The strength of China Air has attracted Lufthansa, which has just finalised a JV for share revenue and co-ordinate routes with its Star Alliance partner. (Air France-KLM already has JVs with Skyteam alliance partner Southern Airlines, China’s largest airline by passengers.)
The right ‘personal’ moves
Everything seems to be pushing in the right direction - the government target is to increase wages across the board; the Chinese want to spend this extra income ‘having fun’, says Goldman’s, getting abroad to tour and shop. This is especially the case among ‘the young millennial travellers who make up two-thirds of outbound travellers’, adds the report. Visa barriers are tumbling in the face of the anticipated wall of Chinese cash.
Another change is that today’s Chinese travellers are becoming more sophisticated and increasingly travelling independently rather than in organised groups. This is what China’s largest online travel player, Ctrip, chairman James Liang told investors on a conference call in early September. Today the Chinese want to ‘personalise their travel experience’.

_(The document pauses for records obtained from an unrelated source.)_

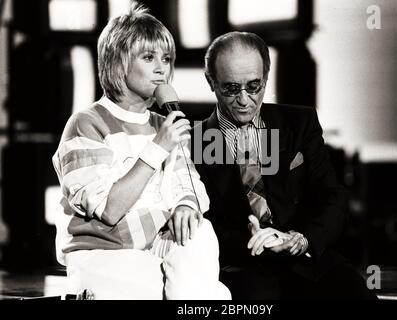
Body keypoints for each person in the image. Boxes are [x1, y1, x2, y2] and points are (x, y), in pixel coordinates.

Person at [51, 5, 230, 300]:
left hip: (156, 242)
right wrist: (158, 148)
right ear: (118, 64)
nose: (162, 68)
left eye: (166, 58)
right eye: (149, 57)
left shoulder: (164, 125)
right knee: (194, 292)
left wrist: (186, 205)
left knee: (202, 235)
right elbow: (109, 208)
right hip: (105, 250)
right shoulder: (87, 123)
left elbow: (189, 184)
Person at [191, 31, 378, 300]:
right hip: (242, 267)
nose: (244, 100)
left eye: (254, 86)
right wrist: (255, 240)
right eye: (231, 88)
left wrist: (300, 240)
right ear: (211, 81)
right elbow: (199, 225)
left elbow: (332, 196)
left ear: (266, 78)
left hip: (305, 257)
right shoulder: (193, 142)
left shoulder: (299, 123)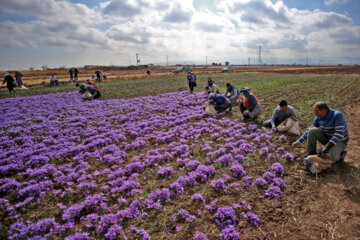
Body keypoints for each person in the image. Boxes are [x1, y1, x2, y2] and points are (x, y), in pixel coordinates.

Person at [292, 102, 349, 172]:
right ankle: (312, 154)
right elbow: (311, 128)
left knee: (329, 156)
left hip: (340, 142)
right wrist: (298, 141)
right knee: (312, 131)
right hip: (328, 138)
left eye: (317, 112)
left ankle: (339, 155)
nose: (315, 114)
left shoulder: (337, 115)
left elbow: (339, 134)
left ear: (324, 110)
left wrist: (326, 148)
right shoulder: (319, 117)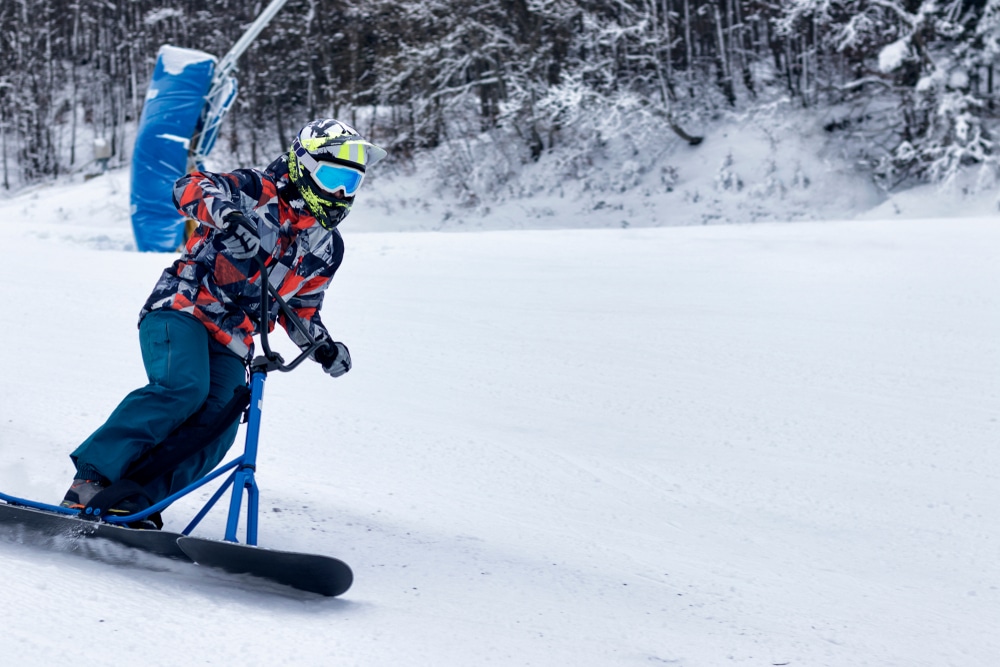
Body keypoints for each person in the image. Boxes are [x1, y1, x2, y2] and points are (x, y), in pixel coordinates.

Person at [60, 119, 386, 528]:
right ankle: (91, 479)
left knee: (222, 423)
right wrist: (228, 216)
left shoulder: (326, 248)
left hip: (234, 337)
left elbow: (301, 308)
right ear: (303, 167)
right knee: (184, 388)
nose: (339, 193)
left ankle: (133, 500)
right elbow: (188, 187)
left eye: (350, 184)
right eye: (333, 178)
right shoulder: (256, 190)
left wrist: (324, 346)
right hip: (183, 307)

Today the Chinese want to ‘personalise their travel experience’.
Ctrip is responding by ‘..focusing on enhancing our one-stop travel platform, increasing our international inventory coverage...’ As the company centres in on travellers outside of China it is offering international products covering air tickets, hotels, rental cars, local attractions and shopping. In its package tour business (up 44% year-on-year) its tour-guide booking service enables customers to chose their own tour guide. To raise the game and its brand image overall it has become the first travel service management company to become certified for the British Standards Institute’s ISO 27001 standard.

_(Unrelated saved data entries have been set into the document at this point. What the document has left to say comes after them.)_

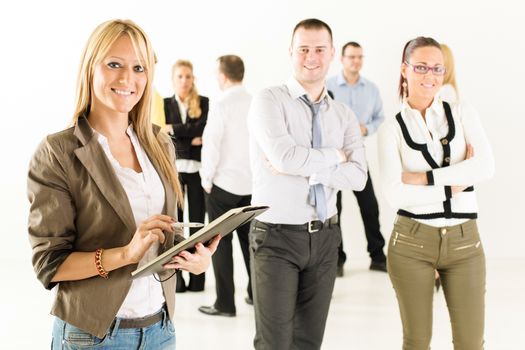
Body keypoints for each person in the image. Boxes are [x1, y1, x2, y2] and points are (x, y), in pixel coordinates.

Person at [27, 19, 220, 349]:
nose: (127, 79)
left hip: (160, 329)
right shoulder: (58, 152)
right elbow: (50, 264)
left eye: (139, 68)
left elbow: (166, 237)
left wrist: (195, 259)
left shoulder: (160, 143)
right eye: (114, 64)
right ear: (91, 68)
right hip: (92, 336)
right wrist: (127, 253)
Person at [248, 18, 367, 349]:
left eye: (319, 49)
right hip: (276, 238)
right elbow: (285, 158)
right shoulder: (268, 101)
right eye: (303, 49)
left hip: (327, 238)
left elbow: (358, 177)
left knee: (309, 342)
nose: (311, 57)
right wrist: (336, 155)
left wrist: (312, 168)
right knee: (274, 343)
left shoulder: (343, 114)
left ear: (331, 54)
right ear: (290, 53)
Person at [378, 36, 494, 349]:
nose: (431, 75)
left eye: (438, 69)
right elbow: (395, 195)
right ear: (405, 70)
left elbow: (485, 167)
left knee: (471, 342)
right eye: (421, 67)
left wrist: (424, 178)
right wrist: (452, 187)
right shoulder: (391, 129)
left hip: (465, 243)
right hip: (411, 243)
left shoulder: (463, 112)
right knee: (417, 341)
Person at [197, 55, 253, 317]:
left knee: (219, 245)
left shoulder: (221, 105)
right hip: (251, 186)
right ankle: (256, 295)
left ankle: (225, 304)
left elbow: (212, 145)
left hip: (223, 186)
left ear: (222, 76)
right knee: (252, 243)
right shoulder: (256, 103)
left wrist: (205, 180)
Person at [326, 41, 387, 274]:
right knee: (335, 209)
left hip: (358, 155)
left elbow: (379, 118)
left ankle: (378, 257)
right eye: (351, 57)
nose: (356, 61)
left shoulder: (371, 89)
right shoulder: (329, 86)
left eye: (360, 57)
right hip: (333, 157)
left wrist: (366, 129)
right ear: (342, 59)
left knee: (369, 206)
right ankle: (337, 258)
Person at [164, 59, 209, 292]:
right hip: (174, 172)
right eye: (180, 76)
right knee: (177, 224)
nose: (184, 81)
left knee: (199, 224)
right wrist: (189, 139)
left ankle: (198, 280)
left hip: (198, 172)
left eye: (188, 76)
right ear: (173, 79)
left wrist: (175, 130)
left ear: (193, 79)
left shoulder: (204, 102)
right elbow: (162, 136)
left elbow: (203, 130)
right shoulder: (164, 104)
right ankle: (178, 279)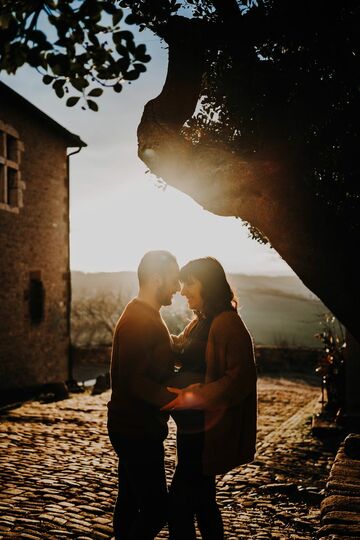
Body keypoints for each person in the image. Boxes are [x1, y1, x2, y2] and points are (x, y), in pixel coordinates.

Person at [163, 257, 257, 540]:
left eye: (189, 283)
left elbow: (240, 378)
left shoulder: (227, 323)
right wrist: (152, 330)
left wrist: (194, 396)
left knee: (179, 505)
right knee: (203, 503)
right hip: (193, 430)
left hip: (206, 431)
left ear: (209, 284)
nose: (182, 291)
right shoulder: (201, 321)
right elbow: (181, 346)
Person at [107, 250, 180, 540]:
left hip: (130, 426)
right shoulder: (140, 320)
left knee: (128, 501)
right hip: (137, 429)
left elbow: (151, 360)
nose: (177, 287)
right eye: (173, 280)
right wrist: (181, 398)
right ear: (155, 278)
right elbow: (136, 381)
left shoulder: (145, 315)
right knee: (156, 510)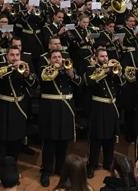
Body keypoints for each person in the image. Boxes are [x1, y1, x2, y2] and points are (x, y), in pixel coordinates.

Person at [0, 46, 37, 191]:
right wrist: (9, 69)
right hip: (4, 109)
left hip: (18, 110)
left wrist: (28, 74)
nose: (15, 57)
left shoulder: (24, 67)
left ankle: (11, 174)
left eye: (17, 55)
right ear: (6, 56)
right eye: (12, 55)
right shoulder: (0, 67)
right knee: (0, 148)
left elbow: (33, 85)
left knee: (15, 145)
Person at [39, 50, 82, 187]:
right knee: (50, 143)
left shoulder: (68, 69)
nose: (57, 59)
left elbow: (79, 84)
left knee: (63, 142)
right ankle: (46, 171)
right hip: (51, 109)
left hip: (65, 108)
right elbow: (45, 78)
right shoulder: (46, 70)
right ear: (50, 59)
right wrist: (56, 69)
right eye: (54, 57)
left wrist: (71, 73)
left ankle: (60, 169)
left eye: (59, 57)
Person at [85, 48, 123, 178]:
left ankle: (108, 162)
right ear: (96, 57)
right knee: (97, 137)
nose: (105, 59)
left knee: (110, 137)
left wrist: (118, 73)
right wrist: (105, 71)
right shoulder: (91, 68)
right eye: (102, 56)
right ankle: (92, 164)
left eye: (106, 56)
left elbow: (121, 85)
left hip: (111, 105)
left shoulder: (113, 69)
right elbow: (90, 83)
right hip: (99, 106)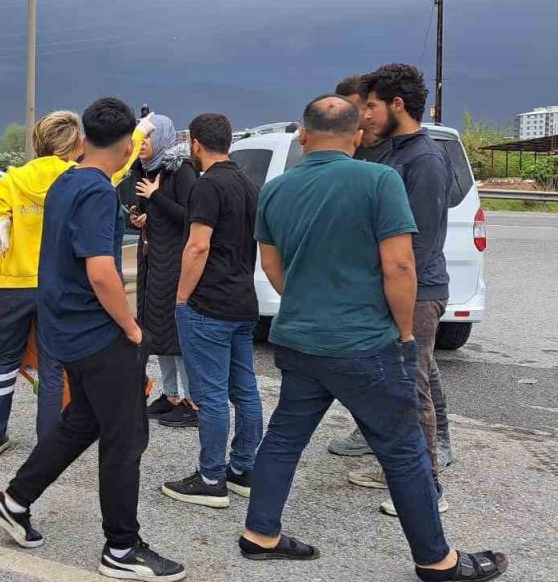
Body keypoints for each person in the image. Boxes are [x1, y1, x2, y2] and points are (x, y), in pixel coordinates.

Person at [241, 95, 506, 581]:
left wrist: (307, 300)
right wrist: (404, 331)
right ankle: (437, 561)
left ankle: (261, 534)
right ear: (357, 135)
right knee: (403, 449)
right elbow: (401, 266)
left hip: (299, 338)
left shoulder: (277, 189)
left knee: (283, 439)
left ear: (304, 134)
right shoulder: (379, 180)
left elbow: (271, 267)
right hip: (364, 343)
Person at [0, 97, 186, 582]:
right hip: (98, 332)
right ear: (127, 146)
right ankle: (121, 548)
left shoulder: (66, 180)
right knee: (126, 436)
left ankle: (14, 501)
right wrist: (133, 328)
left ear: (84, 138)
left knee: (81, 422)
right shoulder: (96, 190)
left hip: (66, 328)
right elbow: (100, 271)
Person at [328, 73, 454, 472]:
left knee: (410, 384)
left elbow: (419, 244)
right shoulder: (394, 152)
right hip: (396, 286)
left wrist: (392, 291)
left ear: (397, 105)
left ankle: (425, 481)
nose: (365, 115)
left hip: (415, 289)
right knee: (410, 374)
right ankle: (404, 465)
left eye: (372, 106)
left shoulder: (425, 159)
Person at [160, 112, 263, 510]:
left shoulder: (207, 186)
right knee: (245, 389)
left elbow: (198, 245)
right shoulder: (248, 184)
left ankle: (210, 477)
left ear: (196, 145)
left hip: (209, 304)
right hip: (242, 301)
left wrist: (182, 296)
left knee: (212, 395)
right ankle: (244, 468)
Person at [0, 111, 83, 456]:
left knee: (5, 359)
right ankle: (48, 447)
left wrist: (5, 226)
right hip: (57, 286)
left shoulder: (11, 180)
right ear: (74, 144)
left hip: (12, 283)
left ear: (38, 141)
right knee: (52, 366)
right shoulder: (77, 179)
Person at [126, 114, 198, 428]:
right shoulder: (144, 169)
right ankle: (171, 395)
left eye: (148, 138)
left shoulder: (181, 170)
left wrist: (156, 197)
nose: (142, 145)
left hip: (175, 264)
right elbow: (149, 213)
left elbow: (190, 216)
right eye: (139, 139)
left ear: (165, 137)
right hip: (153, 262)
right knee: (157, 332)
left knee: (177, 334)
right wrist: (139, 217)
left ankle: (194, 404)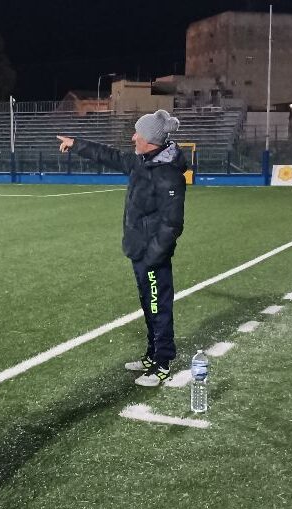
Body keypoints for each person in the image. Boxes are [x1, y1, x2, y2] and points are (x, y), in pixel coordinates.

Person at [57, 109, 187, 387]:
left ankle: (163, 364)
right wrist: (76, 144)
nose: (133, 138)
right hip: (140, 251)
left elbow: (172, 223)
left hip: (153, 256)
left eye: (137, 134)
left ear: (149, 140)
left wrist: (153, 255)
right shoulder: (143, 161)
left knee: (158, 307)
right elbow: (110, 156)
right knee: (148, 305)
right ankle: (152, 355)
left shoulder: (167, 173)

What if China’s growth is not as steady as this month’s numbers indicate? Goldman’s ‘do not expect economic slowdown in China to have major impact on tourist numbers’. Rather, it expects tourist numbers to increase given: the Chinese passport ratio; middle class income is rising; households are spending more and millenials are not adverse to foreign travel.
To back up its view it points out that the Japanese did not stop holidaying abroad when Japanese economic bubble burst. Not only does there seem to be little of a link between the economy and foreign holidays in South Korea or even the UK, it notes, but not even a weak currency fails, it seems, to put off travellers.